Q. Could you please explain what zakah should be paid for the produce of irrigated or unirrigated land. What is the zakah rate for fruits and vegetables?
I would like also to know what zakah is payable for cattle, sheep, goats and cows, and their milk and dairy products. How about fisheries, chicken and their products?
How does a farmer who sells his produce once or twice a year calculate his zakah liability?
Safraz M. Khan
Yanbu
A. There are differences among scholars on which types of agricultural produce are liable to zakah. However, with the type of farming that we have today, it is more appropriate to include all types in one’s liability to zakah. The threshold is defined as five wasqs. A wasq is a measure of volume, and five of it are equal to 1600 Iraqi ratl, which is a weight unit. It can be easily calculated in present day measures and weights.
The rate is 10 percent if the land is irrigated easily, either depending on rain, or other easy means that require no effort or expense. If the land depends on machines or purchased water for irrigation, then the rate of zakah is 5 percent. Some scholars say that no zakah is payable on vegetable and fruit produce, but to apply this to the produce of large farms with tens or hundreds of trees is to exempt large estates from zakah, which does not fit with the fairness of the zakah system.
Zakah on agricultural produce does not work on a yearly basis. God commands that we pay zakah for such produce on harvest day. “Eat of their fruits when they come to fruition, and give (to the poor) what is due to them on harvest day.” (6: 141) This means that a farmer calculates his zakah liability once he has determined the size of his produce. If it exceeds the threshold, he pays out his zakah as soon as possible.
Zakah on animals is payable every year, provided that the stock exceeds the threshold of zakah. Also, such animals should be of the type that grazes naturally. In the case of sheep and goats, the minimum threshold is 40, when one sheep is due. Two sheep become due for 121, and three sheep for 201. Thereafter, one extra sheep is added for each 100.
With cows, the minimum threshold is 30, and the rate is one male or female aged one year. If the cows are 40, then one two-year old female cow is due. For 60 cows, two cows of one year of age. With 70, two cows, one of them one year old and the other two years. For 80 cows, the rate is two female cows of two years each. Then we move up 10 at a time, increasing the liability pro rata.
In camels the threshold is five camels when the rate is one sheep of more than one year of age. For ten camels two sheep, and the rate goes up at each stage of five extra camels.
For 25 camels the rate is a she-camel of one year of age, or a male camel who has passed two years of age. For 36 camels a she-camel of 2 years, and for 46, one over 3 years.
As for dairies and fisheries, they should be treated as commercial ventures, and the same that applies to business applies to them.

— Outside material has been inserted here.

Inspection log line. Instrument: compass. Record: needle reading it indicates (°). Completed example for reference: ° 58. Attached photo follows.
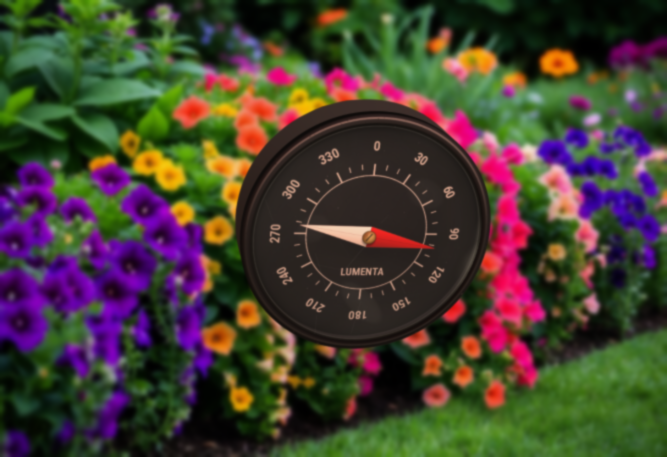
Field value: ° 100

Proposal to a married woman
Q. Is it permissible for someone to propose to you while you are still married? I received a proposal from an Indian who lives in Riyadh. I broke off all ties with him.
Did I do the right thing?
H. Kader
A. You certainly have done the right thing. For a man to propose to a married woman is so disrespectful of her, her values, faith and morality. Such a person is better avoided at all times. Indeed, it is not permissible to propose to a widow while she is in her waiting period, which extends for four months and ten days in the normal situation. The maximum that one can do during this period is to drop a hint, but no proposal may be made. How could a proposal be made to someone who is still married?